New Taxes, Higher Fees in California Budget
A sales tax on online retailers, less money for higher education, and more than $5 billion of additional revenue from high-income residents are in the budget California’s Democrat lawmakers and governor agreed to June 28.
The agreement came two weeks after Gov. Jerry Brown (D) vetoed a budget with a projected deficit of $9.6 billion.
The new budget also calls for ending and replacing some 400 local economic redevelopment agencies for a savings of $1.7 billion. Defenders of the redevelopment agencies are threatening to file a lawsuit to keep them from being defunded.
Some Taxes Expire
The new budget does not include any changes in public employee pensions, environmental regulations or spending restraints that Republicans had been demanding in exchange for approving a special election on taxes. However, some temporary taxes that lawmakers approved two years earlier were allowed to expire June 30.
Brown said he may try to rake in still more tax revenue with a ballot measure in November 2012.
This new budget calls for $5.2 billion more in projected and actual tax revenues than were estimated in the vetoed budget. Budget officials said this larger tax haul would result largely from unexpected personal income growth for wealthy Californians.
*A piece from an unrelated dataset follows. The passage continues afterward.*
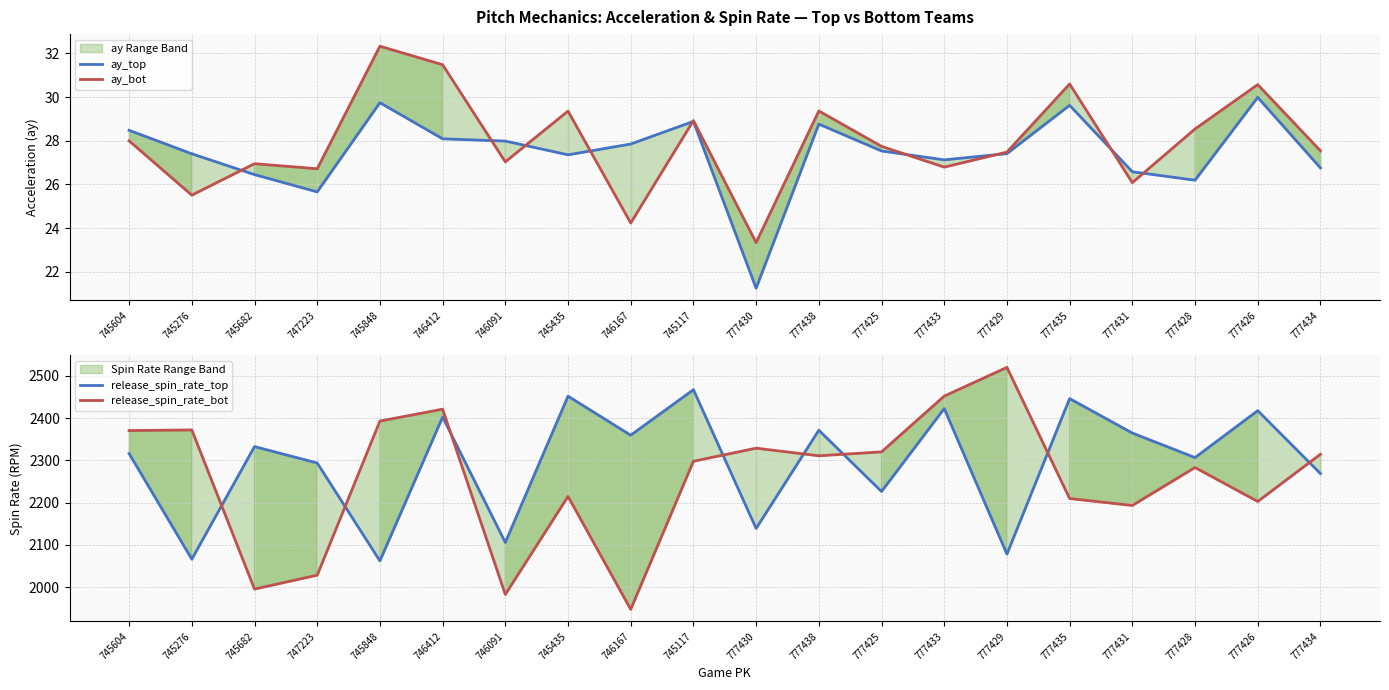

What is the difference between the maximum and second lowest values in the release_spin_rate_top series?

401.0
If revenues come in below the budget estimates, however, there could be up to $2.6 billion in additional spending cuts.
Assembly Republican Leader Connie Conway of Tulare issued a statement saying the GOP's "steadfast opposition to higher taxes has helped remind Sacramento tax-and-spend liberals of the need to live within our means."
Family Savings Predicted
Conway said the expirations of a retail sales tax increase and a motor vehicle tax will result in the average California family saving nearly $1,000 a year. An increase in the personal income tax is set to expire in 2013.
Shortly before Brown and the Democrat lawmakers announced their budget agreement, several Republican legislators said they could support allowing voters to decide on extending the temporary taxes.
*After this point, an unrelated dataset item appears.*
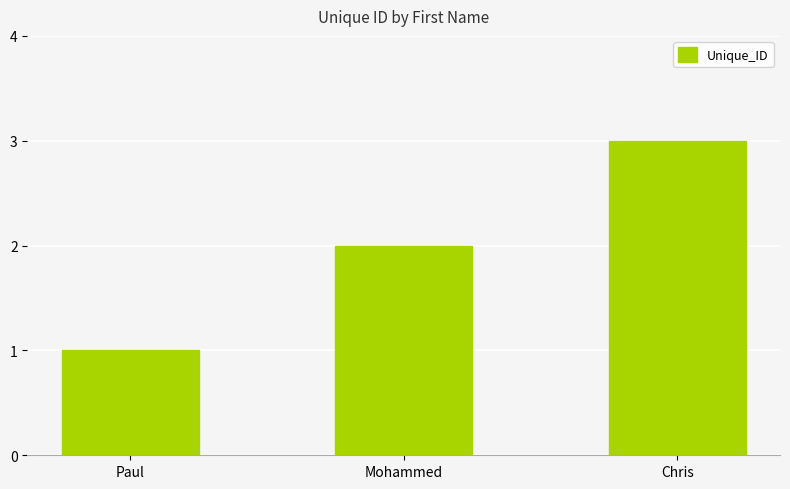

List the labels in order of value, largest first.

Chris, Mohammed, Paul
Gov. Brown had proposed eliminating 43 state boards and commissions as well as 5,500 state employee positions if the election were agreed on.
Chriss Street served as Treasurer of Orange County, California from 2007 to 2011 and has been following the California budget situation. He said, "For the first time, the Republicans are not willing to cut a deal where a few term-limited Republicans [in the state legislature] vote for a tax increase, then get paid back with a lucrative appointment to a $100,000 salaried seat on some obscure state agency board. The minority Republican leader has always structured this insider dealing to look like a couple of Republicans 'went rogue'.”
Kris Vosburgh, executive director of the Howard Jarvis Taxpayers Association, said no one knows what is going to happen to California's finances.
"If I knew, I would be governor," he said. "What California does next is a mystery to just about everybody."